### Saved data entries
________________________________________
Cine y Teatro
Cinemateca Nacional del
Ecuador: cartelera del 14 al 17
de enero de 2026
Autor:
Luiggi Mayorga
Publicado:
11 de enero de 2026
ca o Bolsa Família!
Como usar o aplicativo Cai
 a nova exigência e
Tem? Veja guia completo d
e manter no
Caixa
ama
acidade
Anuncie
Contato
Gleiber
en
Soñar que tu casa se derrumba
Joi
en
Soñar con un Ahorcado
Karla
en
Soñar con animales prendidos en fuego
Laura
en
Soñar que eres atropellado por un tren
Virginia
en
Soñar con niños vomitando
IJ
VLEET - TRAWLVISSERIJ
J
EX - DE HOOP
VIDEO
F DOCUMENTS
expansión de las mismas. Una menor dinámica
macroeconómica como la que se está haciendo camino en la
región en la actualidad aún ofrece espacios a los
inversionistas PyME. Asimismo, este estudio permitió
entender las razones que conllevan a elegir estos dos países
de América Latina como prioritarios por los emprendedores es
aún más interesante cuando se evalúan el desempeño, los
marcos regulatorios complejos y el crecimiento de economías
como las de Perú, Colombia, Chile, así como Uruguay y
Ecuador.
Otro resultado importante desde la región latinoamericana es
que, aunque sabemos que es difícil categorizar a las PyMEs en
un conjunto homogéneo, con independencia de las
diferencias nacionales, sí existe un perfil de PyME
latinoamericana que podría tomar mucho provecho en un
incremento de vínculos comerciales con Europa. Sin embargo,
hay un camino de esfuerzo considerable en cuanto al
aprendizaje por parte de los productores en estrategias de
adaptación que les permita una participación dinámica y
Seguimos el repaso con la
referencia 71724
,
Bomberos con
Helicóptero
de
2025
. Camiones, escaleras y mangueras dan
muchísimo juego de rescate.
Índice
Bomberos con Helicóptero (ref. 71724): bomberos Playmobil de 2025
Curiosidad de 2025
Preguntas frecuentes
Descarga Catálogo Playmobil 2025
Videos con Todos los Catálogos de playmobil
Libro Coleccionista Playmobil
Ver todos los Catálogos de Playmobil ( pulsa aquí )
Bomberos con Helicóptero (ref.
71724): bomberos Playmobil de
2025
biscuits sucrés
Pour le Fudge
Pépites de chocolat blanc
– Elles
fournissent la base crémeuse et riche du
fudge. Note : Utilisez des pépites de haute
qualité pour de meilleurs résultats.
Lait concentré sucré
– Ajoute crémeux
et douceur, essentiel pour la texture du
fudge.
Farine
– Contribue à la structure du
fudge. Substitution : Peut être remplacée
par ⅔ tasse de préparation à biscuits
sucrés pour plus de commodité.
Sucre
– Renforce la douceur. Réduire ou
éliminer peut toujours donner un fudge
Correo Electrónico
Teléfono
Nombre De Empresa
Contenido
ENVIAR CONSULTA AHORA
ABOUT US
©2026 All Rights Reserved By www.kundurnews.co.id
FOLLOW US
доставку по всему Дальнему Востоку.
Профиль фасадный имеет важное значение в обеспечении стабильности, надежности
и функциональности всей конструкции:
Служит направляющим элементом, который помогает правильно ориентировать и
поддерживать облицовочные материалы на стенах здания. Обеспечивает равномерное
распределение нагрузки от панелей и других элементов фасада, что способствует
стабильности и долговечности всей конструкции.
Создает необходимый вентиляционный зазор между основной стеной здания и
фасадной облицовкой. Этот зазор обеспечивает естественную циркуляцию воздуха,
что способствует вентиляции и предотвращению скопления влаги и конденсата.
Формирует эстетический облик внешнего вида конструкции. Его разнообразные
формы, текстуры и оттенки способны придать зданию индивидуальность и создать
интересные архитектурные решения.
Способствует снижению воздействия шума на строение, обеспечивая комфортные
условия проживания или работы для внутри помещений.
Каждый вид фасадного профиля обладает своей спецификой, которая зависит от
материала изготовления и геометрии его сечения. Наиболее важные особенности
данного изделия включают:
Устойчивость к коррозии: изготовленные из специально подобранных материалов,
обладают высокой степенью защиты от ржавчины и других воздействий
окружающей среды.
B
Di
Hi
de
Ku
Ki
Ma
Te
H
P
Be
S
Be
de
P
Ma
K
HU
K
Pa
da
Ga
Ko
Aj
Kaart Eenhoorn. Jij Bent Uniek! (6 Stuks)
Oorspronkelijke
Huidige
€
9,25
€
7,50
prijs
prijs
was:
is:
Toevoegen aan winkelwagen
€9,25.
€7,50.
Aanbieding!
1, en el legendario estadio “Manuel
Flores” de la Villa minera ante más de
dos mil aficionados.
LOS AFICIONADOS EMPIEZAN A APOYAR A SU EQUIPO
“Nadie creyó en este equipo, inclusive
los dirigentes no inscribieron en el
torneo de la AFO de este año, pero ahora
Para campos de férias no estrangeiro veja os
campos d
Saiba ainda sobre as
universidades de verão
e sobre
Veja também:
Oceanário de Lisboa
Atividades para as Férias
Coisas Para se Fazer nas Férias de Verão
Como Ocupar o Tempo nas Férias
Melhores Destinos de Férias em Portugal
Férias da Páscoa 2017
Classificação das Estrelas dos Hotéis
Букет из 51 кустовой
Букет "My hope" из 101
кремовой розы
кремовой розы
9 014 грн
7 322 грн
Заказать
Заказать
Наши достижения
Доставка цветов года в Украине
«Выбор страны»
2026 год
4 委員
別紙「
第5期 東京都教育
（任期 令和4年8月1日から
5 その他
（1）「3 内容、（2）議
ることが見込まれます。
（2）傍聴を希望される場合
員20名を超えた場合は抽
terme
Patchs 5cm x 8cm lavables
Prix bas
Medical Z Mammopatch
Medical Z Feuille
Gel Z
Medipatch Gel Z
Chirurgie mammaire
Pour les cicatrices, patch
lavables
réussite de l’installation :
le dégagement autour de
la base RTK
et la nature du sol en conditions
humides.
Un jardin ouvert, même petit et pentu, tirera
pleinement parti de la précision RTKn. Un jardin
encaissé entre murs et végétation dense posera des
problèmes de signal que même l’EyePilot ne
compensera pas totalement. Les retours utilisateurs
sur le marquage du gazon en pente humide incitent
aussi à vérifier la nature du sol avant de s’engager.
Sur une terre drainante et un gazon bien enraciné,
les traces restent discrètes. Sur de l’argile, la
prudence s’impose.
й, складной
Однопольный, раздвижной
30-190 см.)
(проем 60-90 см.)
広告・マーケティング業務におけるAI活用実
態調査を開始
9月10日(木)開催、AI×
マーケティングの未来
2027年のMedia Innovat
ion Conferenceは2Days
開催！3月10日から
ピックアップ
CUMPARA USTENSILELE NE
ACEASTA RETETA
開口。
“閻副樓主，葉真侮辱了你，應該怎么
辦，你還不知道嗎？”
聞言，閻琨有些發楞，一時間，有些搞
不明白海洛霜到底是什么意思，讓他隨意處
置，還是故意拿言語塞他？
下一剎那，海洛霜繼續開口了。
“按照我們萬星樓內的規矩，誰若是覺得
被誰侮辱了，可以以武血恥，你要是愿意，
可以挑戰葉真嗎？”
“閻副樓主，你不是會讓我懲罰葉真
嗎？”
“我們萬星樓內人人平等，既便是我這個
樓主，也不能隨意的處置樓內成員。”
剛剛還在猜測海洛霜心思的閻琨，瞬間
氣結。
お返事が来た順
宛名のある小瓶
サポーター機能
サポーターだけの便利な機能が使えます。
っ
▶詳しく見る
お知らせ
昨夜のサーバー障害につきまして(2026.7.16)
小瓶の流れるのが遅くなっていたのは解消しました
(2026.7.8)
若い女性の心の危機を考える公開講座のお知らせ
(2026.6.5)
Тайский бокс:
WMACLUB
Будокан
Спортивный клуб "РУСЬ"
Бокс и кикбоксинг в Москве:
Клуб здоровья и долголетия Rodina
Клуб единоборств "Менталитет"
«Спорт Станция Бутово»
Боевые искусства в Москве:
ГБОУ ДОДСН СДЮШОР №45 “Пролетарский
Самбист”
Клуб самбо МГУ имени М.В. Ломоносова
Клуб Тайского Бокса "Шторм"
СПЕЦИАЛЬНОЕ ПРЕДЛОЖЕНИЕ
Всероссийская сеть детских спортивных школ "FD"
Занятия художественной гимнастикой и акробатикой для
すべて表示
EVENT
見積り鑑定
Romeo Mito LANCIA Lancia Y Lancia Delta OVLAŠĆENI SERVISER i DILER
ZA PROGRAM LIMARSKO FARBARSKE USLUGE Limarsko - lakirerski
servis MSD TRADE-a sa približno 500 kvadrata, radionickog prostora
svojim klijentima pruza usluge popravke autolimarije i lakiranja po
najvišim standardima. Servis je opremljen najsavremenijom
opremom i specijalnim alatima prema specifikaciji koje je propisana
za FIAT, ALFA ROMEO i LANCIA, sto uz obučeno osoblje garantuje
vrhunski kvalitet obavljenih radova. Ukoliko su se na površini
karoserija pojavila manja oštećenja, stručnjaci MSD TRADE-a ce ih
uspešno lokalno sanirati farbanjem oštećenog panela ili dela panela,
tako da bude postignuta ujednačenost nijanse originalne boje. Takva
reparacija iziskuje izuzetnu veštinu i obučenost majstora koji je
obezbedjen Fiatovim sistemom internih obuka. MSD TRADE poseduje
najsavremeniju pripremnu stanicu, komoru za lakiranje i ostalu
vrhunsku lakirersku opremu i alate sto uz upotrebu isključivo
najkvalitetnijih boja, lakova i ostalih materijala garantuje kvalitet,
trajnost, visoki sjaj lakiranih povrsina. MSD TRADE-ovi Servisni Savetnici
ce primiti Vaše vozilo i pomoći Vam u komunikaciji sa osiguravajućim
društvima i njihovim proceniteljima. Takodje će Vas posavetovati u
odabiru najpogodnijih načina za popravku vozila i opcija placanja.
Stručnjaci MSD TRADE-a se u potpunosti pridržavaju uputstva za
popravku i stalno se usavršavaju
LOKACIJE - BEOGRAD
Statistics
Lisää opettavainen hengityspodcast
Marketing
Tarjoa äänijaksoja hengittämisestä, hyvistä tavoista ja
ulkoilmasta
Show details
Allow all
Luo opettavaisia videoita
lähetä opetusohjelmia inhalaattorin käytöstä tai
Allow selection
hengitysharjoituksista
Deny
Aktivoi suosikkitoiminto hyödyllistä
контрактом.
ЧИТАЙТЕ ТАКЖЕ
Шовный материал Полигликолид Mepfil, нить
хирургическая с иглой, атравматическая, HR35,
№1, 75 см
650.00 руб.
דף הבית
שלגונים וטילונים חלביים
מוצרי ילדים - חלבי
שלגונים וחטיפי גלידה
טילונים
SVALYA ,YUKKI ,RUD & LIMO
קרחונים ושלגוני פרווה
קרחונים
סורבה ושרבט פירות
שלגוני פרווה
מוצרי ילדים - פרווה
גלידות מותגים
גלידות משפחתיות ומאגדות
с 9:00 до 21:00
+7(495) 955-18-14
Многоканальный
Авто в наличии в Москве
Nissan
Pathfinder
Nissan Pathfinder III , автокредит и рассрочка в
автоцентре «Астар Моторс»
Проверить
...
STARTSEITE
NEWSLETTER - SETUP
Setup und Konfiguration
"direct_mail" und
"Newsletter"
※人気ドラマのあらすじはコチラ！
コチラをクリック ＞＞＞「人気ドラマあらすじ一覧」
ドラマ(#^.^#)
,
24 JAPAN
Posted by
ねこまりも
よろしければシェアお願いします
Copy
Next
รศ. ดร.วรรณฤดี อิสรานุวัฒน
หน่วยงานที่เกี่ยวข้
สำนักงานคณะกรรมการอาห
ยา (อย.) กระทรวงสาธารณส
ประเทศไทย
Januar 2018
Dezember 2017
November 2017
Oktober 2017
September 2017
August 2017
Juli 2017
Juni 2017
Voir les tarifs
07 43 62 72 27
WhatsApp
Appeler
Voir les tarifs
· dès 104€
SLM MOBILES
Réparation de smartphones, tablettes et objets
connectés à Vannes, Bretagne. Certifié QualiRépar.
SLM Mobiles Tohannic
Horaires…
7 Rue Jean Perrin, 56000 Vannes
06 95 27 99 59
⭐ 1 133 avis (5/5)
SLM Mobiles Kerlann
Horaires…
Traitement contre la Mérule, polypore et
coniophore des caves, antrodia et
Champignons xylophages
________________________________________
### TASK DESCRIPTION
Count the lines in the rows that contain the string "TRADE", matching uppercase and lowercase exactly, and give only the number.

### RESPONSE TO THE EXERCISE
5